In January and February of 2003, Mr. Gibbens engaged in unprotected sex with several women, which resulted in him acquiring genital herpes. This triggered a medical condition known as transverse myelitis, which paralyzed him from the mid-abdominal region down, in what was no doubt a rare occurrence.

Mr. Gibbens had an insurance policy, which provided coverage for losses sustained “as a direct result of Critical Disease or resulting directly and independently of all other causes from bodily injuries occasioned solely through external violent and accidental means, without negligence.

The insurance policy contained a section, which provided coverage for certain enumerated “Critical Disease[s]” but transverse myelitis was not included in that list. As a result, Mr. Gibbens decided to claim compensation in the policy amount of $200,000 on the basis of his condition, being the result of an “accident”. The term “accident” was not defined in the policy.

At trial, the judge was of the view that for transverse myelitis to be considered “accidental”, the means of acquiring it must have been unexpected. As such, the judge framed the issue of determining “accident” as whether Mr. Gibbens expected to become a paraplegic as a result of having unprotected sexual intercourse. On the basis of this reasoning, the court concluded he could not have expected this consequence and it awarded the policy payout of $200,000. The insurers then appealed.

On appeal to the British Columbia Court of Appeal, the court agreed with the trial judge that Mr. Gibbens’ transverse myelitis was an accident, and that it arose from an external factor or “unlooked-for mishap” being the introduction of the herpes virus into his body by a sexual partner sufficient to qualify as “accidental” in the ordinary meaning of that term. The insurer then appealed to the Supreme Court of Canada.

At the Supreme Court of Canada, the insurer argued that the consequences of the disease were a result of a “natural” cause acquired through sexual intercourse and as such cannot be said to be “accidental.” The Court agreed with this position and emphasized the available case law, which typically precluded accidents to include ailments proceeding from natural causes. The court also emphasized the commercial importance of not allowing what was intended to be an accident policy from becoming misconstrued as a comprehensive health insurance policy to cover non-enumerated diseases, especially when lower premiums were being charged than what otherwise could have been charged for the insurer to take on these risks.

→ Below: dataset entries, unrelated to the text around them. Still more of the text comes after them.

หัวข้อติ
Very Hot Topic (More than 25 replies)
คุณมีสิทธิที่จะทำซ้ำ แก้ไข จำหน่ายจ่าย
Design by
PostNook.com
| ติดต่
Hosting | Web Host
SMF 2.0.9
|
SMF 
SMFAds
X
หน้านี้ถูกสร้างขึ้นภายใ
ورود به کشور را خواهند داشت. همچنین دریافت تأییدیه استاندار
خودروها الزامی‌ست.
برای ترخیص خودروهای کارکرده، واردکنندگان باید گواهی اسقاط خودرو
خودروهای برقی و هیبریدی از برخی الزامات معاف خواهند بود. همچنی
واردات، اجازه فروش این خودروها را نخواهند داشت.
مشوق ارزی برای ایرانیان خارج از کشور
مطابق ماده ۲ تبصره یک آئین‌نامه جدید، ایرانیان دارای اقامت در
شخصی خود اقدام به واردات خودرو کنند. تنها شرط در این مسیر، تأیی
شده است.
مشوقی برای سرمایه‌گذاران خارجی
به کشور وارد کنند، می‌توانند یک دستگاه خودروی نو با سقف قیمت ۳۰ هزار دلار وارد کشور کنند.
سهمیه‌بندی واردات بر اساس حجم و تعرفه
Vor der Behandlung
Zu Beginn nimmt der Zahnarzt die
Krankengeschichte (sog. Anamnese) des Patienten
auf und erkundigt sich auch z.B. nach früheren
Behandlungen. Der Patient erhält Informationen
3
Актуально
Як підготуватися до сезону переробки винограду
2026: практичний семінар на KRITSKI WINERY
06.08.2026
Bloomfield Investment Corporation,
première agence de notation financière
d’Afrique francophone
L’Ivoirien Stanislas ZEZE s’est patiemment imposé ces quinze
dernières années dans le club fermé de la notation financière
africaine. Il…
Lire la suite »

The Supreme Court of Canada also discussed the importance of maintaining the reasonable expectations of the parties and that permitting transverse myelitis to be included as “accidental” in these circumstances would open the door to putting insurers on the hook for commonly derived consequences acquired from the natural transmissions of diseases through coughing, sneezing, or shaking hands. In other words, it appears that the natural spreading of disease devoid of any associated mishap or trauma should not be considered accidental in the view of the Supreme Court of Canada.

The Supreme Court of Canada cited Justice Cockburn’s 1995 British judgment from Sinclair where the relationship between accident and disease was distinguished:

“[D]isease or death engendered by exposure to heat, cold, damp, the vicissitudes of climate, or atmospheric influences, cannot, we think, properly be said to be accidental; unless at all events, the exposure is itself brought about by circumstances which may give it the character of accident.  Thus (by way of illustration), if, from the effects of ordinary exposure to the elements, such as is common in the course of navigation, a mariner should catch cold and die, such death would not be accidental; although if, being obliged by shipwreck or other disasters to quit the ship and take to the sea in an open boat, he remained exposed to wet and cold for some time, and death ensued therefrom, the death might properly be held to be the result of accident”.

As a result, it would seem that acquiring Herpes triggering transverse myelitis alone through ordinary and natural means is not in and of itself enough to constitute an accident. However, had the disease been originally acquired by some non-natural exposure such as through a sexual assault, or some medical procedure gone wrong, perhaps this might have been considered an accident in the eyes of the Supreme Court of Canada in the absence of an explicit definition of “accident” to the contrary within the policy itself.